### Work order
Output verbatim the line with "Reservations" together with every line beneath it, ending at the last line of the entries.

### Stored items
[Start of section]

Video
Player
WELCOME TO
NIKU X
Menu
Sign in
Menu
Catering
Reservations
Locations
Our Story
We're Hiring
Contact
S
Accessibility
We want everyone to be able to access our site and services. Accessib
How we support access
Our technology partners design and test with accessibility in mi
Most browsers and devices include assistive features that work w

[End of section]

### Task output
Reservations
Locations
Our Story
We're Hiring
Contact
S
Accessibility
We want everyone to be able to access our site and services. Accessib
How we support access
Our technology partners design and test with accessibility in mi
Most browsers and devices include assistive features that work w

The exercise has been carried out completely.